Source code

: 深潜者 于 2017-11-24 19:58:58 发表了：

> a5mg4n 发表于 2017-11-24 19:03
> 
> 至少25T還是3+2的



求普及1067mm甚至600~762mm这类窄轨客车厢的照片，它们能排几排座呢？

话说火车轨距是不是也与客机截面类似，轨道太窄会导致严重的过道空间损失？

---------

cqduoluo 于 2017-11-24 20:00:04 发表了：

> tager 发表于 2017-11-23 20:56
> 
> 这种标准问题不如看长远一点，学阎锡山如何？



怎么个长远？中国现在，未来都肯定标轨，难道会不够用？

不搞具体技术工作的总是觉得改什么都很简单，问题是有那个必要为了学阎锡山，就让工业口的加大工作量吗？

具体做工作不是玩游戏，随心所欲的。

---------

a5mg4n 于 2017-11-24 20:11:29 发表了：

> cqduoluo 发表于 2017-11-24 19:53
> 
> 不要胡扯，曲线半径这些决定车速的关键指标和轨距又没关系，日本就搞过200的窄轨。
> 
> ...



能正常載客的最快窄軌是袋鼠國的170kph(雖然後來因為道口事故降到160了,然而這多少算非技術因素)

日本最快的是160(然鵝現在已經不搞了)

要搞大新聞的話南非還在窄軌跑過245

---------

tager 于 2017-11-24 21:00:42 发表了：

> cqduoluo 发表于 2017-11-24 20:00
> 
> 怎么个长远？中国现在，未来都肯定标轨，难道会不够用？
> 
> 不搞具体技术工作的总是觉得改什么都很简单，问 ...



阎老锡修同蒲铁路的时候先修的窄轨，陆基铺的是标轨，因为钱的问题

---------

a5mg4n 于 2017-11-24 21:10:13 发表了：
=-=-=-=-=
Your assignment: All of the material above should be restated verbatim.

Answer:
Source code

: 深潜者 于 2017-11-24 19:58:58 发表了：

> a5mg4n 发表于 2017-11-24 19:03
> 
> 至少25T還是3+2的



求普及1067mm甚至600~762mm这类窄轨客车厢的照片，它们能排几排座呢？

话说火车轨距是不是也与客机截面类似，轨道太窄会导致严重的过道空间损失？

---------

cqduoluo 于 2017-11-24 20:00:04 发表了：

> tager 发表于 2017-11-23 20:56
> 
> 这种标准问题不如看长远一点，学阎锡山如何？



怎么个长远？中国现在，未来都肯定标轨，难道会不够用？

不搞具体技术工作的总是觉得改什么都很简单，问题是有那个必要为了学阎锡山，就让工业口的加大工作量吗？

具体做工作不是玩游戏，随心所欲的。

---------

a5mg4n 于 2017-11-24 20:11:29 发表了：

> cqduoluo 发表于 2017-11-24 19:53
> 
> 不要胡扯，曲线半径这些决定车速的关键指标和轨距又没关系，日本就搞过200的窄轨。
> 
> ...



能正常載客的最快窄軌是袋鼠國的170kph(雖然後來因為道口事故降到160了,然而這多少算非技術因素)

日本最快的是160(然鵝現在已經不搞了)

要搞大新聞的話南非還在窄軌跑過245

---------

tager 于 2017-11-24 21:00:42 发表了：

> cqduoluo 发表于 2017-11-24 20:00
> 
> 怎么个长远？中国现在，未来都肯定标轨，难道会不够用？
> 
> 不搞具体技术工作的总是觉得改什么都很简单，问 ...



阎老锡修同蒲铁路的时候先修的窄轨，陆基铺的是标轨，因为钱的问题

---------

a5mg4n 于 2017-11-24 21:10:13 发表了：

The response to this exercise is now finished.